I needed a reminder of my time in France and decided that Madeleines with all their associated history would be just the treat to bring memories back. I also wanted to use the silicone miniature Madeleine molds I bought in Paris. The very sound of the word Madeleine brings memories of holidays in France where my husband and I would sit in a café, sipping a coffee and indulge in one of these light irresistible cakes and watch the world pass by. These buttery little cakes are so delicious and are terribly easy to make (a type of génoise gateau). Perfect for busy cooks. This mixture does not contain any rising agent. It is the shock of cold to hot that assists the rising.
The trick is to allow the batter to rest and to chill it. This is what makes it such a perfect cake. If you know you are having a girlfriend drop by either later that day or the even the following morning you can make the batter up, then place it in the fridge. When you are ready to cook them, make sure the oven is hot and then just pull the batter out of the fridge, scoop it into the molds and stick them straight into the hot oven. Voila. 10 minutes later you have beautiful freshly baked cakes to impress your family and friends. Like any small cakes, they are most delicious eaten the day they are made but if there are any left over they taste wonderful the next day, particularly dipped into a cup of coffee or tea.
Preheat oven to 180°C (355°F). If not using silicone molds, butter the Madeleine tins well with melted butter. This mixture makes 12 – 20 Madeleines depending on whether you use the miniature or traditional size molds.
52 g (1.8 oz) unsalted butter; 60g (2oz) castor sugar; 2 eggs; 1 teaspoon vanilla, (other flavourings such as orange water or rose water, grated rind of a lemon, lime or orange, cardamom etc.; 52 g (1.8 oz) plain cake flour
Melt the butter over a gentle heat and allow to cool. Put sugar and eggs in a mixing bowl and beat together until the mixture forms a thick mousse. Add the vanilla to the mixture and blend well. Other flavourings can be used.

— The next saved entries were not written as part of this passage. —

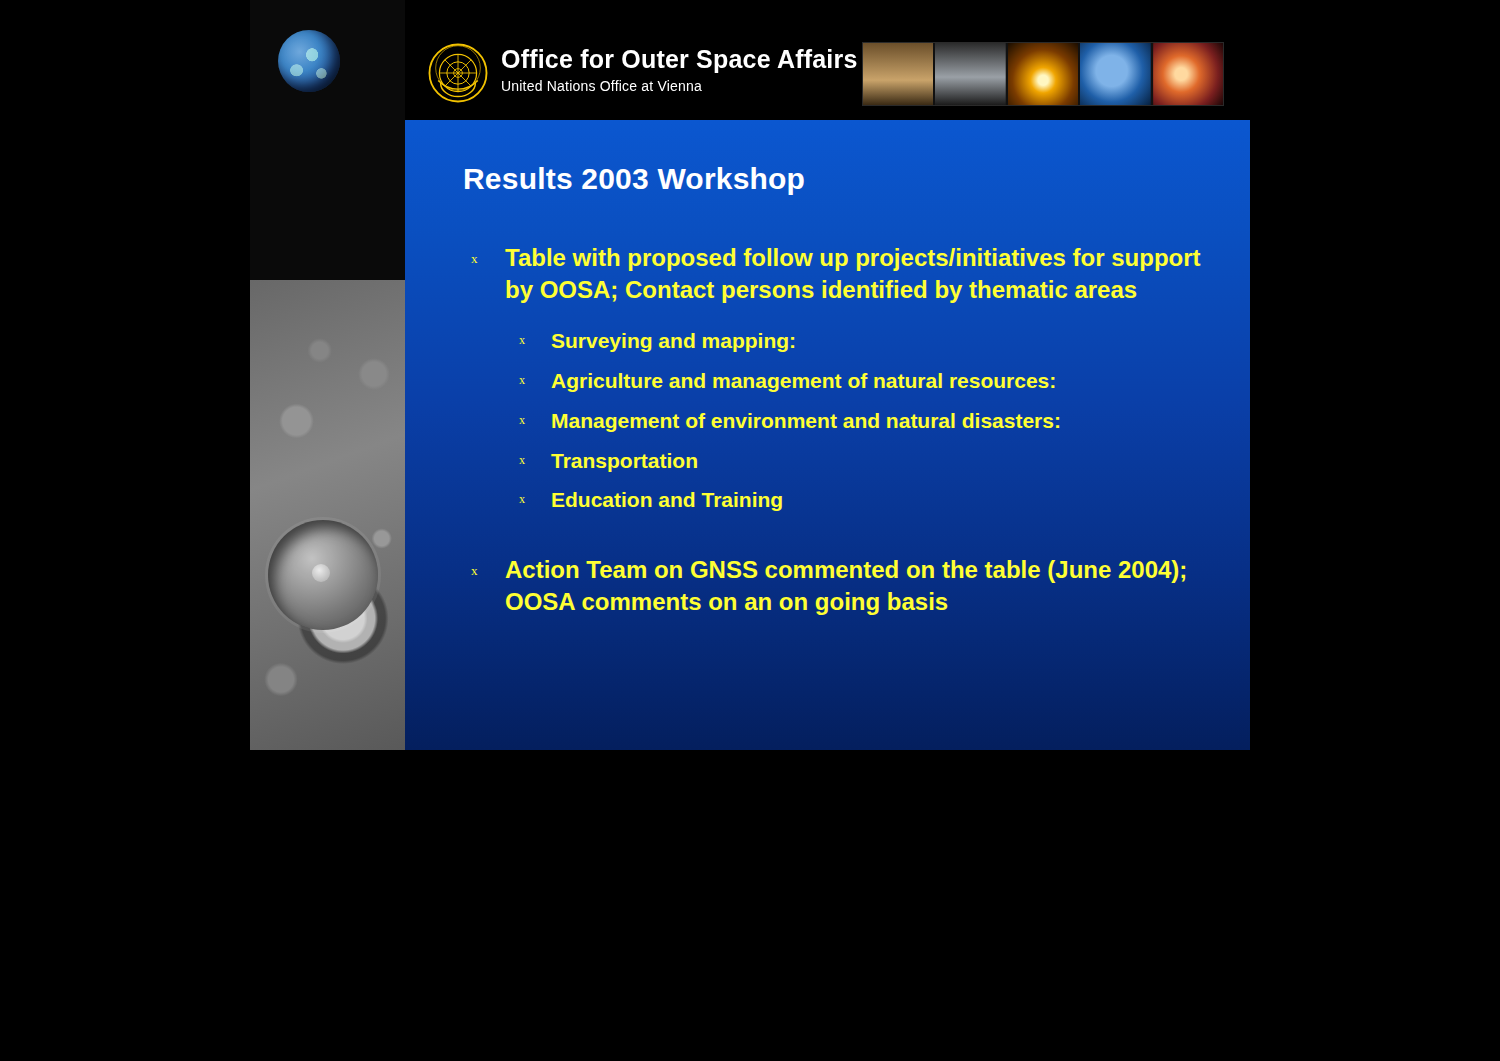Office for Outer Space Affairs
United Nations Office at Vienna
Results 2003 Workshop
Table with proposed follow up projects/initiatives for support by OOSA; Contact persons identified by thematic areas
Surveying and mapping:
Agriculture and management of natural resources:
Management of environment and natural disasters:
Transportation
Education and Training
Action Team on GNSS commented on the table (June 2004); OOSA comments on an on going basis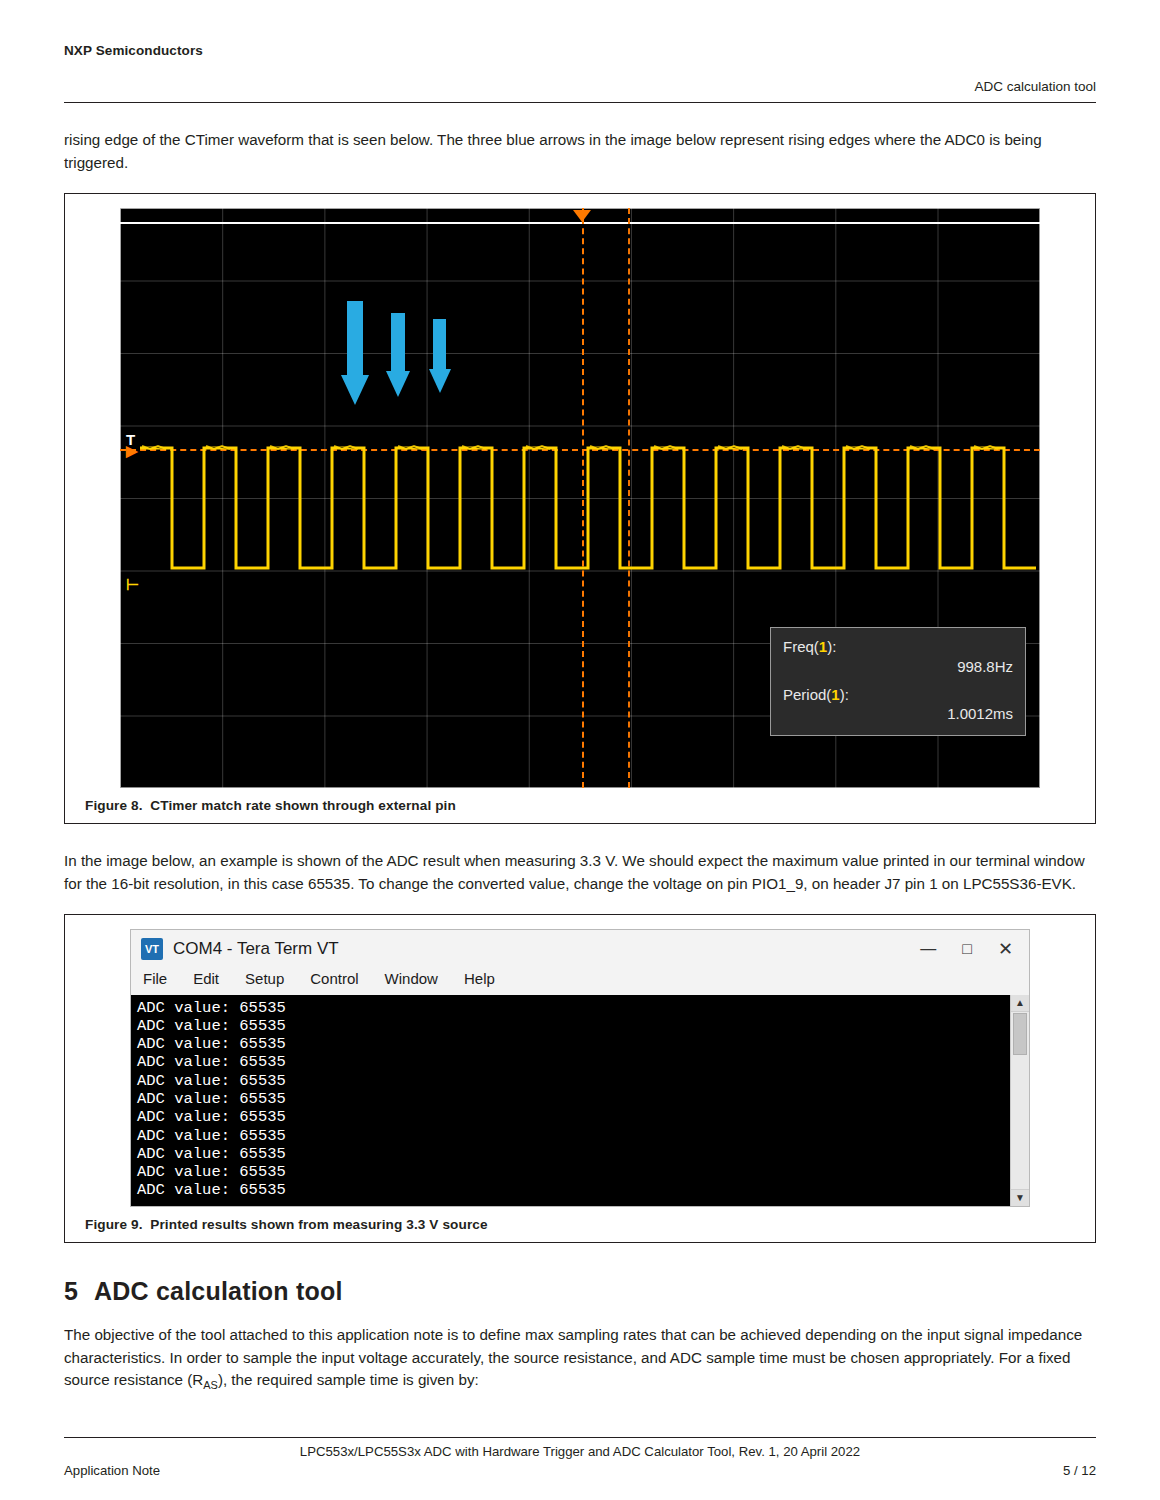NXP Semiconductors
ADC calculation tool
rising edge of the CTimer waveform that is seen below. The three blue arrows in the image below represent rising edges where the ADC0 is being triggered.
T▶
⊢
Freq(1):
998.8Hz
Period(1):
1.0012ms
Figure 8. CTimer match rate shown through external pin
In the image below, an example is shown of the ADC result when measuring 3.3 V. We should expect the maximum value printed in our terminal window for the 16-bit resolution, in this case 65535. To change the converted value, change the voltage on pin PIO1_9, on header J7 pin 1 on LPC55S36-EVK.
VT COM4 - Tera Term VT
— □ ✕
File Edit Setup Control Window Help
▲
▼
ADC value: 65535
ADC value: 65535
ADC value: 65535
ADC value: 65535
ADC value: 65535
ADC value: 65535
ADC value: 65535
ADC value: 65535
ADC value: 65535
ADC value: 65535
ADC value: 65535
Figure 9. Printed results shown from measuring 3.3 V source
5 ADC calculation tool
The objective of the tool attached to this application note is to define max sampling rates that can be achieved depending on the input signal impedance characteristics. In order to sample the input voltage accurately, the source resistance, and ADC sample time must be chosen appropriately. For a fixed source resistance (RAS), the required sample time is given by:
LPC553x/LPC55S3x ADC with Hardware Trigger and ADC Calculator Tool, Rev. 1, 20 April 2022
Application Note 5 / 12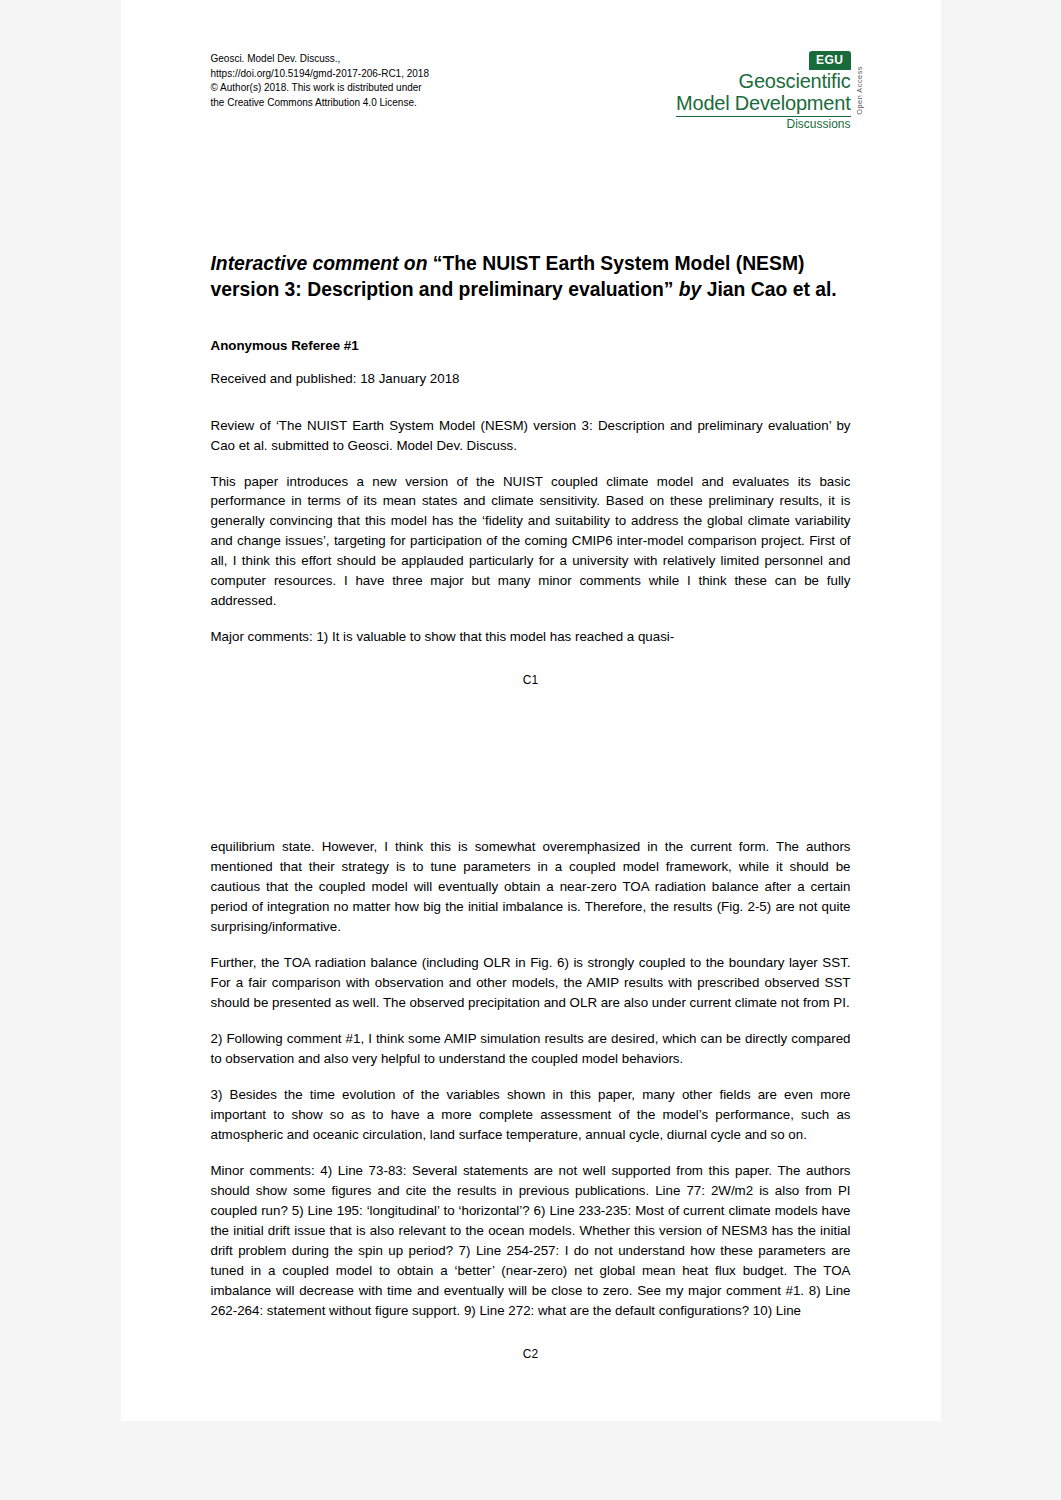Geosci. Model Dev. Discuss.,
https://doi.org/10.5194/gmd-2017-206-RC1, 2018
© Author(s) 2018. This work is distributed under
the Creative Commons Attribution 4.0 License.
Open Access
EGU
Geoscientific
Model Development
Discussions
Interactive comment on “The NUIST Earth System Model (NESM) version 3: Description and preliminary evaluation” by Jian Cao et al.
Anonymous Referee #1
Received and published: 18 January 2018
Review of ‘The NUIST Earth System Model (NESM) version 3: Description and preliminary evaluation’ by Cao et al. submitted to Geosci. Model Dev. Discuss.
This paper introduces a new version of the NUIST coupled climate model and evaluates its basic performance in terms of its mean states and climate sensitivity. Based on these preliminary results, it is generally convincing that this model has the ‘fidelity and suitability to address the global climate variability and change issues’, targeting for participation of the coming CMIP6 inter-model comparison project. First of all, I think this effort should be applauded particularly for a university with relatively limited personnel and computer resources. I have three major but many minor comments while I think these can be fully addressed.
Major comments: 1) It is valuable to show that this model has reached a quasi-
C1
equilibrium state. However, I think this is somewhat overemphasized in the current form. The authors mentioned that their strategy is to tune parameters in a coupled model framework, while it should be cautious that the coupled model will eventually obtain a near-zero TOA radiation balance after a certain period of integration no matter how big the initial imbalance is. Therefore, the results (Fig. 2-5) are not quite surprising/informative.
Further, the TOA radiation balance (including OLR in Fig. 6) is strongly coupled to the boundary layer SST. For a fair comparison with observation and other models, the AMIP results with prescribed observed SST should be presented as well. The observed precipitation and OLR are also under current climate not from PI.
2) Following comment #1, I think some AMIP simulation results are desired, which can be directly compared to observation and also very helpful to understand the coupled model behaviors.
3) Besides the time evolution of the variables shown in this paper, many other fields are even more important to show so as to have a more complete assessment of the model’s performance, such as atmospheric and oceanic circulation, land surface temperature, annual cycle, diurnal cycle and so on.
Minor comments: 4) Line 73-83: Several statements are not well supported from this paper. The authors should show some figures and cite the results in previous publications. Line 77: 2W/m2 is also from PI coupled run? 5) Line 195: ‘longitudinal’ to ‘horizontal’? 6) Line 233-235: Most of current climate models have the initial drift issue that is also relevant to the ocean models. Whether this version of NESM3 has the initial drift problem during the spin up period? 7) Line 254-257: I do not understand how these parameters are tuned in a coupled model to obtain a ‘better’ (near-zero) net global mean heat flux budget. The TOA imbalance will decrease with time and eventually will be close to zero. See my major comment #1. 8) Line 262-264: statement without figure support. 9) Line 272: what are the default configurations? 10) Line
C2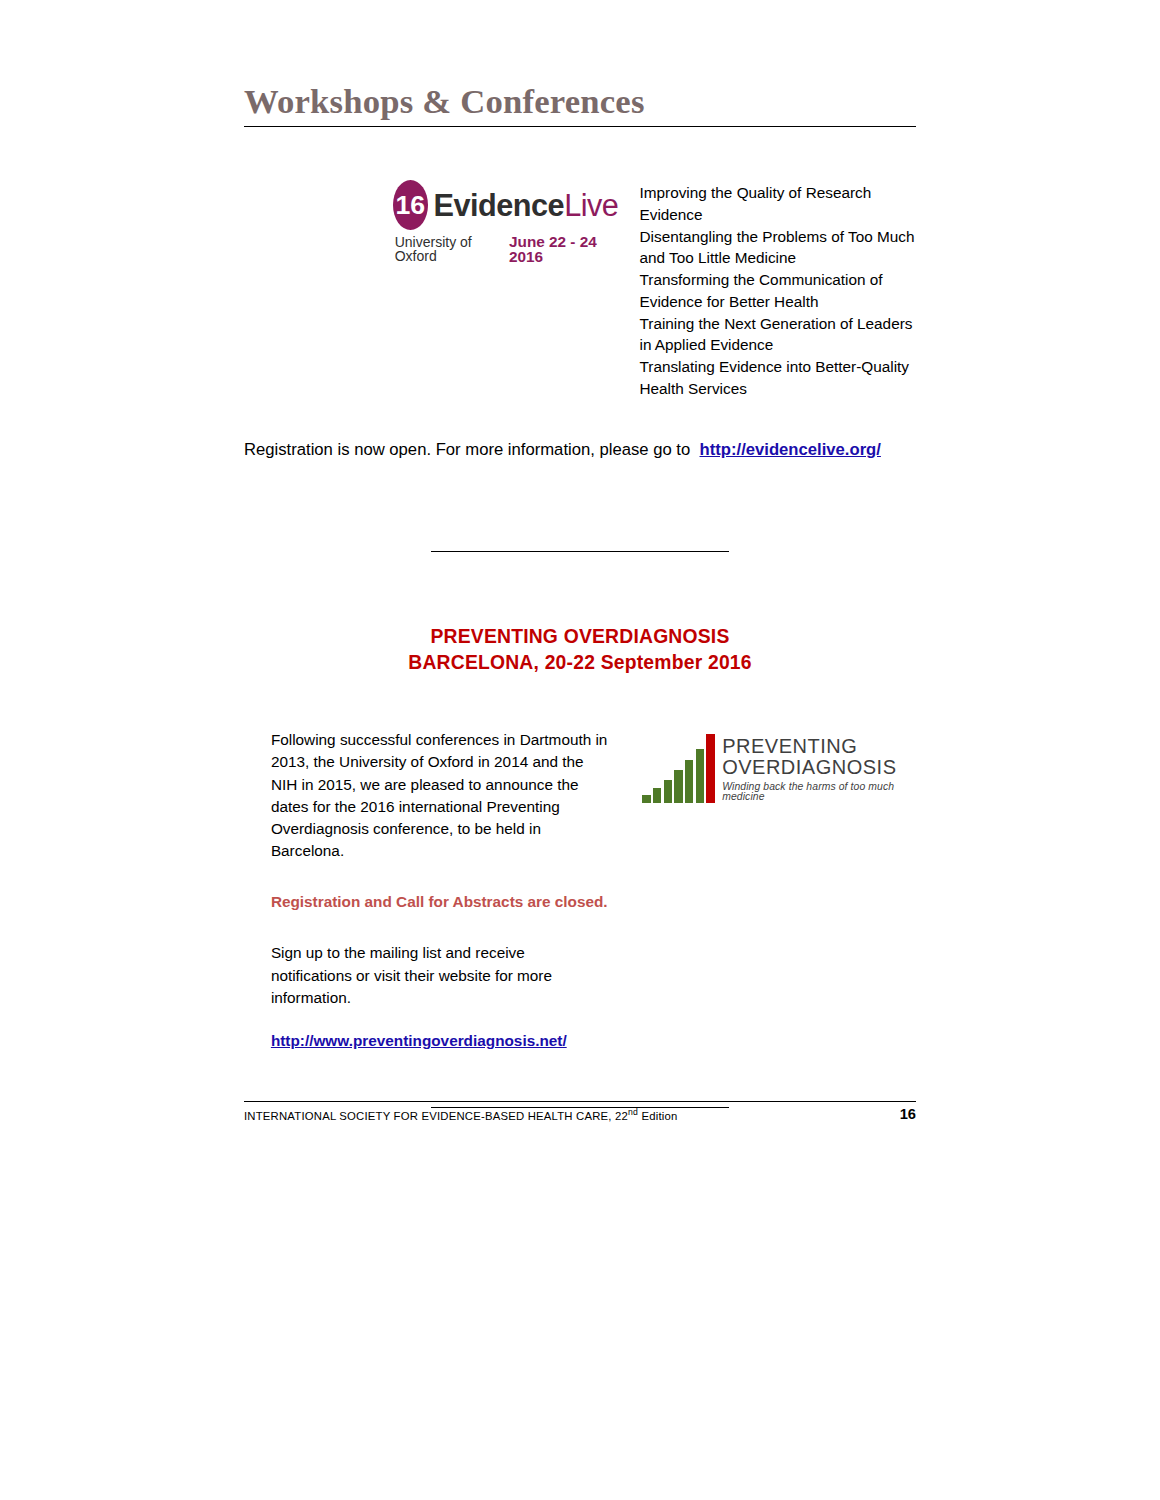Workshops & Conferences
16
Evidence Live
University of Oxford June 22 - 24 2016
Improving the Quality of Research Evidence
Disentangling the Problems of Too Much and Too Little Medicine
Transforming the Communication of Evidence for Better Health
Training the Next Generation of Leaders in Applied Evidence
Translating Evidence into Better-Quality Health Services
Registration is now open. For more information, please go to http://evidencelive.org/
PREVENTING OVERDIAGNOSIS
BARCELONA, 20-22 September 2016
Following successful conferences in Dartmouth in 2013, the University of Oxford in 2014 and the NIH in 2015, we are pleased to announce the dates for the 2016 international Preventing Overdiagnosis conference, to be held in Barcelona.
Registration and Call for Abstracts are closed.
Sign up to the mailing list and receive notifications or visit their website for more information.
http://www.preventingoverdiagnosis.net/
PREVENTING
OVERDIAGNOSIS
Winding back the harms of too much medicine
INTERNATIONAL SOCIETY FOR EVIDENCE-BASED HEALTH CARE, 22nd Edition
16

Fold in the sifted flour and using a wooden spoon or spatula, mix well. Fold in the melted butter and blend well. Cover with plastic wrap and refrigerate for 1 hour and even overnight.
Remove from the fridge, divide batter between the molds filling them about ¾ full. The fuller the shell, the rounder the hump on the cakes will be. Cook for about 7-10 minutes until golden. Remove from the pans immediately and allow to cool on a rack. Make a cup of coffee or tea pick up a cake and sit back and enjoy.